Eine absurde Situation: Derzeit verhandeln neun Gebietskrankenkassen mit neun Ärztekammern neun verschiedene Tarife.
Solange keine echten Strukturreformen durchgeführt werden, ist eine weitere Belastung auch der Besserverdiener nicht akzeptabel. Im Gesundheitssystem sehe ich als Ärztin bisher noch keinen sinnvollen Ansatz für solche Strukturreformen.
Dass die Gebietskrankenkassen ihr Defizit abbauen konnten, liegt leider nicht an strukturellen Maßnahmen, sondern daran, dass der Zugang zu nötigen Untersuchungen verzögert wurde und dass besonders Wahlarztpatienten, die wegen der 80-Prozent-Regelung bei der Rückvergütung ohnehin schon geringere Kosten für die Krankenkassen verursachen als Kassenpatienten, manche Medikamente nicht mehr bewilligt bekommen.
Eine strukturelle Reform muss Spitäler und den niedergelassenen Bereich gleichzeitig behandeln. Grundvoraussetzung ist eine Finanzierung aus gleichen Quellen.

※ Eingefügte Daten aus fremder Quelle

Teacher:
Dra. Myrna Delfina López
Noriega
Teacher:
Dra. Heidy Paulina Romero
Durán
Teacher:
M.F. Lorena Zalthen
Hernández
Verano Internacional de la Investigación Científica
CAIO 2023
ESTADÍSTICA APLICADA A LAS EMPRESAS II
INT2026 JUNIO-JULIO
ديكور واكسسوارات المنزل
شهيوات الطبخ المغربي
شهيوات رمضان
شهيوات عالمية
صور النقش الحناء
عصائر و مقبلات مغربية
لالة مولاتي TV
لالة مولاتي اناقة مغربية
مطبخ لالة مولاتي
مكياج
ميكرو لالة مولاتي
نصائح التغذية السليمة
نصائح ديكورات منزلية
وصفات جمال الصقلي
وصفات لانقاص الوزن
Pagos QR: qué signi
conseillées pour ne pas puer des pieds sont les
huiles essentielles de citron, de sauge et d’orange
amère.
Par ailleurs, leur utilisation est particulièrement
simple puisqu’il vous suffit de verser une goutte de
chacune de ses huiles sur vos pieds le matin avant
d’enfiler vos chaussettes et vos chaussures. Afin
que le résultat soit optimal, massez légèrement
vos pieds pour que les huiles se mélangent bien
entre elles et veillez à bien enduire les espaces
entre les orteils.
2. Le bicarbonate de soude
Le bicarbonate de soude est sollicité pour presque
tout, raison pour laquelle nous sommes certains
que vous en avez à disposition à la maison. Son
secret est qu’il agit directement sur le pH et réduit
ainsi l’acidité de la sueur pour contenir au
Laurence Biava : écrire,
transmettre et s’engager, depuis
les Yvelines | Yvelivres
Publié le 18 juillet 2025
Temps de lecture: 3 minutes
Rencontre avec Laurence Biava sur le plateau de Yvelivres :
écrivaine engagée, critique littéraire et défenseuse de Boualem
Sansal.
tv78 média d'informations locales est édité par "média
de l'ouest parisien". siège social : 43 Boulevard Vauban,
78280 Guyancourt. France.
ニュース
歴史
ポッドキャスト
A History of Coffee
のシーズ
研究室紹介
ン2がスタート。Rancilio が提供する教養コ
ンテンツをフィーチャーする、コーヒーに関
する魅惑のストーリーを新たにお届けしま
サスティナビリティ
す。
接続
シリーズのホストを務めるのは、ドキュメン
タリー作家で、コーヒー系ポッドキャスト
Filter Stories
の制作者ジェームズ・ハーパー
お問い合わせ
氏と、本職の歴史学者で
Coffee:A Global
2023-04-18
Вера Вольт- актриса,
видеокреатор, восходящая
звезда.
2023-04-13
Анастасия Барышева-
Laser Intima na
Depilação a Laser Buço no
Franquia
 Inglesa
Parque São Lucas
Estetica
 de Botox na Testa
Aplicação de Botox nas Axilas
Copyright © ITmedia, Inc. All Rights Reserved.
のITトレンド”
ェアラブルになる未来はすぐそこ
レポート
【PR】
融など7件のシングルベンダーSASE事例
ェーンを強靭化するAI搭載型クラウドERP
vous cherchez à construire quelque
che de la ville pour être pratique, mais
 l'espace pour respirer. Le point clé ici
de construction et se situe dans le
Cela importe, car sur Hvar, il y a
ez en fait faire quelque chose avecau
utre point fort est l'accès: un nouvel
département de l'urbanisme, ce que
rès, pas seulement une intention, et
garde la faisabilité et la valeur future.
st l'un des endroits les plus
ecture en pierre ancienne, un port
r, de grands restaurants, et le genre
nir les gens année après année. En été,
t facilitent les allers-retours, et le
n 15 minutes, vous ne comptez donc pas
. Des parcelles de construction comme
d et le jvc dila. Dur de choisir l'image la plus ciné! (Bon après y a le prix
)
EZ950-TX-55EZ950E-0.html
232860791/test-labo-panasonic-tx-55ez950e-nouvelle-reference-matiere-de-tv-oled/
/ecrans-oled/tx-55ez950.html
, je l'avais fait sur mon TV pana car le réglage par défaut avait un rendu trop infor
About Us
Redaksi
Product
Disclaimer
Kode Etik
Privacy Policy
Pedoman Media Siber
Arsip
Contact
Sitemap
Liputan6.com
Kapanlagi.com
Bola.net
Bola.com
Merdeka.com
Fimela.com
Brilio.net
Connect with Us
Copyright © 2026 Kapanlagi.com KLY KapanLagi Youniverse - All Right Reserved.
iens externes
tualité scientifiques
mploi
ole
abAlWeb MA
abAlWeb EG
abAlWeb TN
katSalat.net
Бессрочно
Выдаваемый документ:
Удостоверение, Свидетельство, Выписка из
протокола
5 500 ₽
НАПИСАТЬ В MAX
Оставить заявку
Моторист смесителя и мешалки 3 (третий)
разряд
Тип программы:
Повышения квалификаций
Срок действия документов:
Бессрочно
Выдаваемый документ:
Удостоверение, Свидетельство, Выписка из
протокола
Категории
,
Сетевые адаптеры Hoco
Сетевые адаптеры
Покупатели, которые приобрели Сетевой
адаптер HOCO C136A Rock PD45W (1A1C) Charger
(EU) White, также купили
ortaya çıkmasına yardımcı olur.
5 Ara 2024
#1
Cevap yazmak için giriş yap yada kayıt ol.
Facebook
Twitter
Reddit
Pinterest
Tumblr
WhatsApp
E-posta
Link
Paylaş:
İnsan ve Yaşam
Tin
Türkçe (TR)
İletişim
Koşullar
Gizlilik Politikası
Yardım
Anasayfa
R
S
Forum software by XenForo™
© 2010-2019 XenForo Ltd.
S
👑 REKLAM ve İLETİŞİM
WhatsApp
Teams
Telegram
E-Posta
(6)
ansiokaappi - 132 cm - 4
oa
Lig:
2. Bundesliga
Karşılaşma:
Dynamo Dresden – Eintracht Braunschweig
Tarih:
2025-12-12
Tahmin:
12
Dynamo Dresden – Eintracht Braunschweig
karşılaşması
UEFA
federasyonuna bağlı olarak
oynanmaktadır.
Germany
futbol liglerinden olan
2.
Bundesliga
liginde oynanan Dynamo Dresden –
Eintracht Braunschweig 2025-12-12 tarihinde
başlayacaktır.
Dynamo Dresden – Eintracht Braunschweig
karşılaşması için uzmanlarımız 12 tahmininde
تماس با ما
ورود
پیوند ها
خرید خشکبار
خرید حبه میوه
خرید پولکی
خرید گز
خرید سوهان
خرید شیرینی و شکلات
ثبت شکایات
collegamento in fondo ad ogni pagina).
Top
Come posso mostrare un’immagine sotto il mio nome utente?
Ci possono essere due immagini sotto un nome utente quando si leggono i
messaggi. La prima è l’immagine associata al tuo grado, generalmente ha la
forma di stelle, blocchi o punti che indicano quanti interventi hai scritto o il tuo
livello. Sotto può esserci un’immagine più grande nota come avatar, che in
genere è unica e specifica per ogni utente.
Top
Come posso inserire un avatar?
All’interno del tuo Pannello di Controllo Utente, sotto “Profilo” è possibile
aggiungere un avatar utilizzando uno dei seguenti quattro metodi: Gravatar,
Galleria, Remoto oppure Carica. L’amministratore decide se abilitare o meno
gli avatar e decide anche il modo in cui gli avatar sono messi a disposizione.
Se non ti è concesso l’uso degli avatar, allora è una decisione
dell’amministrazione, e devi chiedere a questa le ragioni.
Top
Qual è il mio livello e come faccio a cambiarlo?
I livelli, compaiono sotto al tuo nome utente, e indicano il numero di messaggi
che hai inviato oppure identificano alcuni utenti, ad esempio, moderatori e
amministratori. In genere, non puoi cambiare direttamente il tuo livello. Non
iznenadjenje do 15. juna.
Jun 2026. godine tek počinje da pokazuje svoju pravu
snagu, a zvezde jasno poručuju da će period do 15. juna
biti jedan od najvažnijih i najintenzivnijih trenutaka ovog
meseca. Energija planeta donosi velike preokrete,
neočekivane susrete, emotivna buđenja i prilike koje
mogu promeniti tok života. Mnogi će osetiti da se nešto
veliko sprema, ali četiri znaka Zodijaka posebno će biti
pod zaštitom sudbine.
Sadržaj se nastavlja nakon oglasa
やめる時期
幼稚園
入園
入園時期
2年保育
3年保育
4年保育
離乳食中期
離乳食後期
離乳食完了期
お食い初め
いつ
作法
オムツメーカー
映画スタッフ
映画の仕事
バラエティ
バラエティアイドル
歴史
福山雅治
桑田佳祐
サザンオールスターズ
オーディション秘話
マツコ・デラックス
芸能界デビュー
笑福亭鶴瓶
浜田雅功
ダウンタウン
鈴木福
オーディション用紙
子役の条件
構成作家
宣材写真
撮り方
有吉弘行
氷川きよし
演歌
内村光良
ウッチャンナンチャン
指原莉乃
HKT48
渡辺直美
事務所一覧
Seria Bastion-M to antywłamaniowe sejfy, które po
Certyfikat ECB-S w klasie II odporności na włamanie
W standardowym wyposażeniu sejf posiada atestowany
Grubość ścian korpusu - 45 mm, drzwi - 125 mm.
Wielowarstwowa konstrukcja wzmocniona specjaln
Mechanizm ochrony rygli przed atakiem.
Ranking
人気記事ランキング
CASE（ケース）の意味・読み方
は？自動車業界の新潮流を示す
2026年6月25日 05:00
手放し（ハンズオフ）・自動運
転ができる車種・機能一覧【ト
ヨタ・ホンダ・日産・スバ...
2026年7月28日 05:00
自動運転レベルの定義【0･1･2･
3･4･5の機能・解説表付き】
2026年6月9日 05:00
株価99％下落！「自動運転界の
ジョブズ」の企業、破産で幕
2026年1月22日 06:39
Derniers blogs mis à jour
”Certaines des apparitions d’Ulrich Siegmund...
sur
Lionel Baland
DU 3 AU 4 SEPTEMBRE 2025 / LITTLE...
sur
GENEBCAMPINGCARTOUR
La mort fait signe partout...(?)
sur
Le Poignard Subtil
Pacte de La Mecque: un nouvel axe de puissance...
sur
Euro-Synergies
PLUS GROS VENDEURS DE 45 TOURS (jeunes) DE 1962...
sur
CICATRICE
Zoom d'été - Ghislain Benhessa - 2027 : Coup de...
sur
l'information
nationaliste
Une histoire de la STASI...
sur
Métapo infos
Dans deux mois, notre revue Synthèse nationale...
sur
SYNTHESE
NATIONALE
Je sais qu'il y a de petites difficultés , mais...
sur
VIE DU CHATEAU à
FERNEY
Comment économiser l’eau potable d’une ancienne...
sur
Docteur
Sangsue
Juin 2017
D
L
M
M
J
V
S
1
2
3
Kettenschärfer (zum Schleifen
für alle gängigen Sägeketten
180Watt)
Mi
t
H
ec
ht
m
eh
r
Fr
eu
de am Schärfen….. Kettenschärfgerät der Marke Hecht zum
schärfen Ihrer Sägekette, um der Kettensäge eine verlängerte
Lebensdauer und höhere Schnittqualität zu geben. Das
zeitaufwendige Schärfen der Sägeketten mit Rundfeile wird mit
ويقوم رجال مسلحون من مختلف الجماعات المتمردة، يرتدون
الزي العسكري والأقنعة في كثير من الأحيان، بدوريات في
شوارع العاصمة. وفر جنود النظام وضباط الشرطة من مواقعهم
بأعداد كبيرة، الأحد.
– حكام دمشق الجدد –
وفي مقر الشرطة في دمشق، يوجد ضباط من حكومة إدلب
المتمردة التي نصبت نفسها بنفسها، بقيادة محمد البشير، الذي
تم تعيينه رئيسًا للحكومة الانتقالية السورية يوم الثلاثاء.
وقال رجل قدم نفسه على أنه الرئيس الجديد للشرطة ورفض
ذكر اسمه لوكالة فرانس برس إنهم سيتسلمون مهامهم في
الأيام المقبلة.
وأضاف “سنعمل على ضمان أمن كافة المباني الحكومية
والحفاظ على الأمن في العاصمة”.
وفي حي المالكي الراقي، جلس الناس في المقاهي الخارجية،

Derzeit wird der niedergelassene Bereich nur durch die Krankenkassen finanziert (Ausnahmen Vorsorgeuntersuchung und Mutter-Kind-Pass). Das führt dazu, dass die Kassen möglichst viel in den stationären Bereich verlagern, da dort die Kassen nur 35 Prozent, Land und Bund (also eigentlich die Steuerzahler) die restlichen 65 Prozent begleichen. Damit werden die Gesundheitskosten sicher nicht gesenkt. Und wie mir eine Chefärztin der Wiener GKK erklärte, ist das der Krankenkasse egal, solange die GKK weniger zahlen muss.
Neunklassensystem
Übrigens, wir brauchen auch keine neun Gebietskrankenkassen, die mit neun Ärztekammern neun verschiedene Tarife verhandeln, und somit österreichweit ein Neunklassensystem kreieren.
In Österreich zahlt jeder Angestellte mit dem gleichen Einkommen auch gleiche Krankenkassenbeiträge. Was er dafür von der Krankenkasse bekommt, ist allerdings unterschiedlich. Das stellt für mich eine Ungleichbehandlung der Bürger dar, die nie zur Sprache kommt. Es wird immer nur von der Zweiklassenmedizin „Sozialversicherung gegen Privatversicherung“ gesprochen. In der Privatversicherung aber zahlt ein Teil der Bevölkerung zusätzlich ein, um sich Arzt und Krankenhaus aussuchen zu können. Ich sehe daran nichts Anstößiges, weil manchem die Gesundheit eben mehr wert ist.
Fünf konkrete Maßnahmen
Als Betreiber eines Ärztezentrums muss ich immer wieder feststellen, dass auch im Privatversicherungsbereich Hürden auferlegt werden, wenn man in der Ordination operative Leistungen günstiger anbietet als im Krankenhaus.
Wir brauchen eine strukturelle Reform des Gesundheitswesens, ganz konkret brauchen wir:
• Erstens eine Finanzierung des stationären und niedergelassenen Bereichs aus einem Topf.
• Zweitens eine Aktualisierung des Leistungskataloges.
• Drittens eine Vernetzung des stationären und niedergelassenen Bereiches mit klaren Aufgabentrennungen; alle ambulanten Diagnosen und Therapien haben im Spital nichts zu suchen.
• Viertens eine Verlängerung der Öffnungszeiten in den Ordinationen durch brauchbare Modelle von Ärztekooperationen.
• Fünftens eine Aufteilung der Spitäler in Akutspitäler und Rehab-Spitäler. In Letzteren können Patienten, die nicht mehr rund um die Uhr den Facharzt brauchen, aber vermehrter Pflege bedürfen oder auf einen Pflegeplatz warten, kostengünstiger betreut werden.
Wenn unsere Politiker vielleicht einmal doch an die Menschen denken, die sie vertreten sollen, dann wäre unser Anreiz, gültig zu wählen, wieder gegeben. Derzeit fühle ich mich als Ärztin und als Patientin von der Gesundheitspolitik im Stich gelassen.
Ilona Rost ist Fachärztin für Gynäkologie und Geburtshilfe und ärztliche Leiterin der Villa Medica in Mödling.